═══ Supplied text ═══
MIA president Dato’ Mohammad Faiz Azmi, executive chairman of PwC Malaysia, sees the institute as instrumental in the revamp of the profession in Malaysia
This article was first published in the November/December 2016 Malaysia edition of Accounting and Business magazine.
Dato’ Mohammad Faiz Azmi bemused reporters at a recent press conference when he spoke about a mobile app that turns his iPhone into a Geiger counter. Asked why he needed such a thing, he quipped, ‘You’d be surprised what we accountants do.’
In fact, the app provided some comfort to the president of the Malaysian Institute of Accountants (MIA) on a working trip to Japan in the wake of the Fukushima nuclear disaster. And thanks to another app and a plug-in gizmo, his phone also doubles as a wind meter. You might say he is the sort who likes to know which way the wind is blowing.
═══ Available data ═══
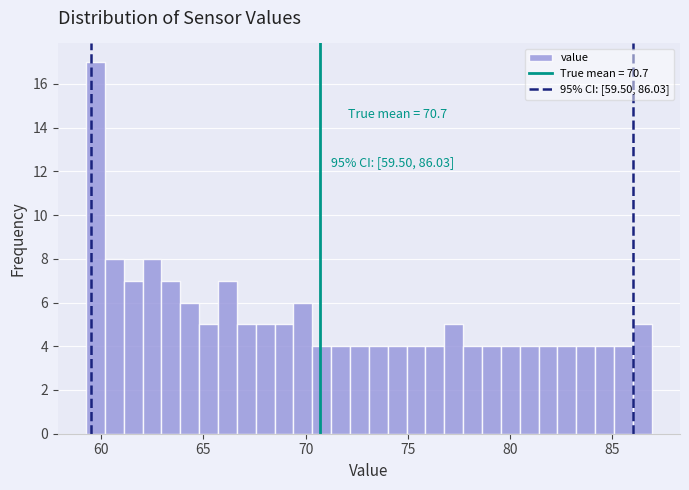

Around what value on the x-axis is the tallest bar? Give the approximate position of its centre, as read against the axis.

59.5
═══
§ Tasks to complete
1) In the article about the MIA president, reproduce the passage that begins at the words "Dato’ Mohammad Faiz Azmi bemused" and stops after "wind is blowing.".
2) Summarize the article about the MIA president in two sentences.
3) According to the article about the MIA president, where was it first published?

§ Solutions to the exercise
1)
Dato’ Mohammad Faiz Azmi bemused reporters at a recent press conference when he spoke about a mobile app that turns his iPhone into a Geiger counter. Asked why he needed such a thing, he quipped, ‘You’d be surprised what we accountants do.’
In fact, the app provided some comfort to the president of the Malaysian Institute of Accountants (MIA) on a working trip to Japan in the wake of the Fukushima nuclear disaster. And thanks to another app and a plug-in gizmo, his phone also doubles as a wind meter. You might say he is the sort who likes to know which way the wind is blowing.

2) Dato' Mohammad Faiz Azmi, president of the Malaysian Institute of Accountants and executive chairman of PwC Malaysia, sees the institute as instrumental in revamping the profession in Malaysia. He once puzzled reporters by describing an app that turns his iPhone into a Geiger counter, which comforted him on a working trip to Japan after the Fukushima nuclear disaster, and another app with a plug-in gizmo also lets the phone serve as a wind meter.

3) In the November/December 2016 Malaysia edition of Accounting and Business magazine.